MEXICO CITY — To a Mexican ear, Angel Perez speaks Spanish like a foreigner. To an American, his English is pure Texas. His mother took him from Mexico to the United States when he was two years old and they settled in Graford, Texas, population 600. He graduated from high school there, got a job cutting cedar trees, met a young woman from a town nearby and had two kids. But last year, Perez, who didn’t have legal immigration papers, was deported. He found himself in Mexico City with close to nothing: His girlfriend and kids, his friends and his now-former job were all back in Texas.
Perez has a rugged, muscular build and is never without his red, Texas Rangers baseball cap. He cuts his hair in a Mohawk and wears a fake bullet as an earring through his left earlobe. Mexico City could not be more different from his rural home back in the States. And he spoke Spanish like a school kid. Perez searched for work, but there weren’t many options. He found a couple days of work moving furniture with a cousin for $15 a day. But after that ended, Perez didn’t know what he could do.
Then, a little more than a month after his arrival, Perez got a break. One afternoon, as he waited in a Mexican government office to apply for an official ID, a woman in line told him about a place called TeleTech. The company was hiring, she said — all he had to do was prove he could speak English.

—————

▶ [WHAT YOU NEED TO DO]:
Can you continue the news story about Angel Perez's deportation to Mexico City from the end of its last paragraph?

—————

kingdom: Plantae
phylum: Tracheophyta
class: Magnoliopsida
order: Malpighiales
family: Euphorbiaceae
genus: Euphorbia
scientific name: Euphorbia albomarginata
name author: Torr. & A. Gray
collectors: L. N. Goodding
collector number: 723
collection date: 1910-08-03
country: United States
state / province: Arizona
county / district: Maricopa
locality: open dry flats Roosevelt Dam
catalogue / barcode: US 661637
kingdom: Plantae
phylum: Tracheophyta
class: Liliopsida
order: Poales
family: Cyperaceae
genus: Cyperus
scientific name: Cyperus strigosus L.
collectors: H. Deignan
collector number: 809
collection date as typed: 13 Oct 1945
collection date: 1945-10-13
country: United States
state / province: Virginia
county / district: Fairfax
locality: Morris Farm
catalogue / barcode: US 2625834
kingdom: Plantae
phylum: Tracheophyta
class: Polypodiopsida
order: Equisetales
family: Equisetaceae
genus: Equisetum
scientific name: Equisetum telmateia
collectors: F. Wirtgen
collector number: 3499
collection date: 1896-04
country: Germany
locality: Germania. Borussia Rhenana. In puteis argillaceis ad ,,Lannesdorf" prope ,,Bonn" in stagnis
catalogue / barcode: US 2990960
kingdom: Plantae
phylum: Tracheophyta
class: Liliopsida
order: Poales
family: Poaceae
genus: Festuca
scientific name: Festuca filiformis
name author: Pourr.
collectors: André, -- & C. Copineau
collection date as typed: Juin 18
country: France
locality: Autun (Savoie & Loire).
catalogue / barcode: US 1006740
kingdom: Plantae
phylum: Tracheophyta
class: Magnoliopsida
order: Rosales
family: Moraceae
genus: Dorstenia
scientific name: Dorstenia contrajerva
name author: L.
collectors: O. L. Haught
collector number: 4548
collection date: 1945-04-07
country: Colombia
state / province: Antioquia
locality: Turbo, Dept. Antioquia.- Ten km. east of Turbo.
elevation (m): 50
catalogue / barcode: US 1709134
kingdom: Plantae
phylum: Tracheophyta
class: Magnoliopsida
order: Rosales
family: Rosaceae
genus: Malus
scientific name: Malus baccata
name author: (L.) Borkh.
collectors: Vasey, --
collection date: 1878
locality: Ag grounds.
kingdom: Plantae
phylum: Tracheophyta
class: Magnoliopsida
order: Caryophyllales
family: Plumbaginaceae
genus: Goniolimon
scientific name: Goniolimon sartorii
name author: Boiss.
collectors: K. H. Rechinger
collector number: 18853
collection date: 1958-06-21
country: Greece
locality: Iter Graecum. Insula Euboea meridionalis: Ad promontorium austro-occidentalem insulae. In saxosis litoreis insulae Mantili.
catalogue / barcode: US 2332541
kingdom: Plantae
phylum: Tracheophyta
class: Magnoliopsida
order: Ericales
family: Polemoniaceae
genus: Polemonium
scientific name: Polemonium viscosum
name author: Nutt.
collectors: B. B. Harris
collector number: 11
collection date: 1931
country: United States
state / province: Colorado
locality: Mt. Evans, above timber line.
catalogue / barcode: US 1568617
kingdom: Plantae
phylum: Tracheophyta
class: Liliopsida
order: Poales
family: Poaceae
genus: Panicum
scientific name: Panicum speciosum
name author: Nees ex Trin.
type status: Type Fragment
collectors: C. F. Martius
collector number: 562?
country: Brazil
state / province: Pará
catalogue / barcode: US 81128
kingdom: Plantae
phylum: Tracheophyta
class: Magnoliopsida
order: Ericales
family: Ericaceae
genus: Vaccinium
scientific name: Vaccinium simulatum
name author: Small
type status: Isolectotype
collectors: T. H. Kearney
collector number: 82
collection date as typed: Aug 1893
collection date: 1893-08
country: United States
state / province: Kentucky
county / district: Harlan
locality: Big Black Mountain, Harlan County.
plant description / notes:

—————

▶ [TASK RESULT]:
The next day at the downtown TeleTech office, in a three-story building across the street from the Monument of the Revolution, Perez didn’t know what exactly he was applying for. “I’d never heard of TeleTech, and I didn’t know what it would be,” he recalls. “I just interviewed and they asked about my English.” It was not until he started work a few days later, that Perez learned what he’d been hired to do: talk by phone to people in the U.S. about their satellite TV service.
TeleTech, it turned out, is one of the leading global outsourcing firms. The three-decade-old Denver company is often described as a pioneer in outsourcing. By last year, it pulled in $1.2 billion in revenue from call centers in at least 24 countries. Mexico is a growth opportunity for TeleTech: It runs three call centers there and is planning to open a third in the city of Puebla.
Like the half dozen other major call centers in Mexico City, TeleTech works exclusively with U.S. corporations; it handles customer service and technical-assistance calls for clients such as Time Warner, Dish TV and Best Buy.